Blondeshavemorefun · 28/09/2025 11:46

Life is too short. You don’t love him

split up

def don’t marry and even more so for money /support /safety

So you met when you were 25ish and he was heading to 40

what made you like him ?

Glowingup · 28/09/2025 11:52

You really don’t sound happy together. What is he meant to do about his age? Why does it matter if he’s 50 in three years? 50 year olds aren’t at deaths door - lots of them have 30-40 years of life left after that. You sound very immature - I used to freak out and think 30 was ancient when I was 21. Then I grew up a bit, well before I turned 30 myself. I don’t think you are meant to be and it’s probably best if you split.

user0345437398 · 28/09/2025 12:18

ruethewhirl · 28/09/2025 10:39

Newsflash: not everyone loses their hair or becomes incontinent in old age. FFS.

And not every woman over 40 is tired and hormonal and infertile but here I am and I would bet you my savings balance that he is bald and will need his arse wiped in about 10 years' time.
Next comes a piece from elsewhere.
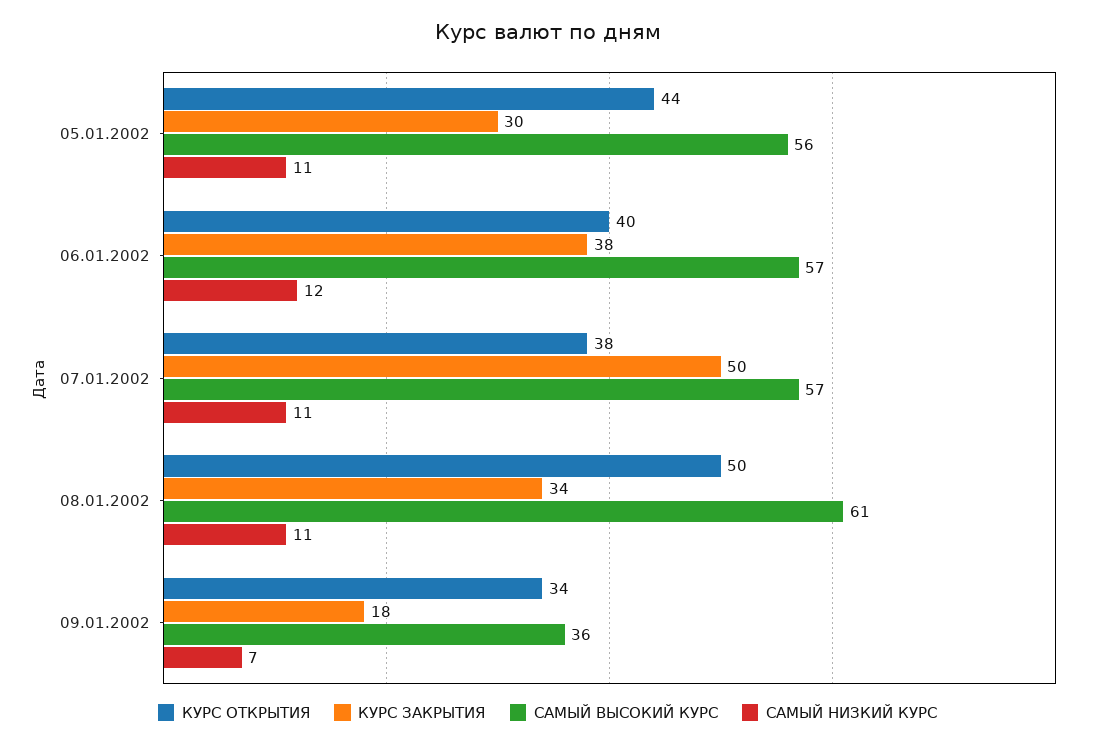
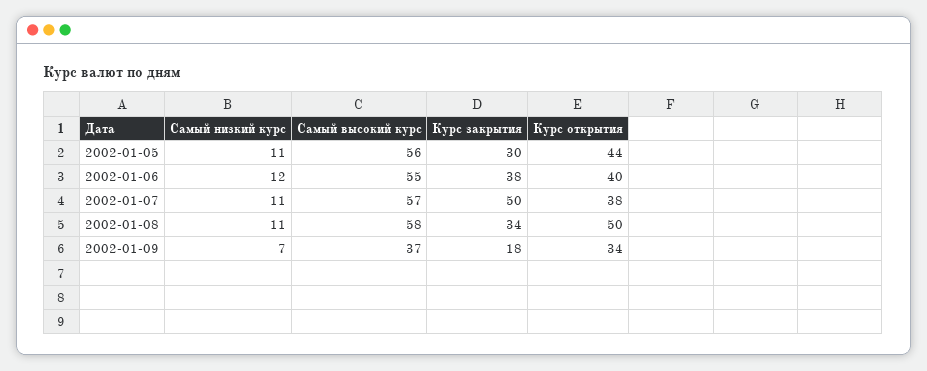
САМЫЙ ВЫСОКИЙ КУРС, 06.01.2002: 57 -> 55
САМЫЙ ВЫСОКИЙ КУРС, 08.01.2002: 61 -> 58
САМЫЙ ВЫСОКИЙ КУРС, 09.01.2002: 36 -> 37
ruethewhirl · 28/09/2025 12:28

user0345437398 · 28/09/2025 12:18

And not every woman over 40 is tired and hormonal and infertile but here I am and I would bet you my savings balance that he is bald and will need his arse wiped in about 10 years' time.

You genuinely think he won't be able to wipe his own bottom when he's 57???

Glowingup · 28/09/2025 12:29

user0345437398 · 28/09/2025 12:18

And not every woman over 40 is tired and hormonal and infertile but here I am and I would bet you my savings balance that he is bald and will need his arse wiped in about 10 years' time.

When he’s 57? You would place a bet on him being incontinent due to old age at 57? If you’re over 40 surely by your reckoning you’re not far off needing your arse wiped yourself.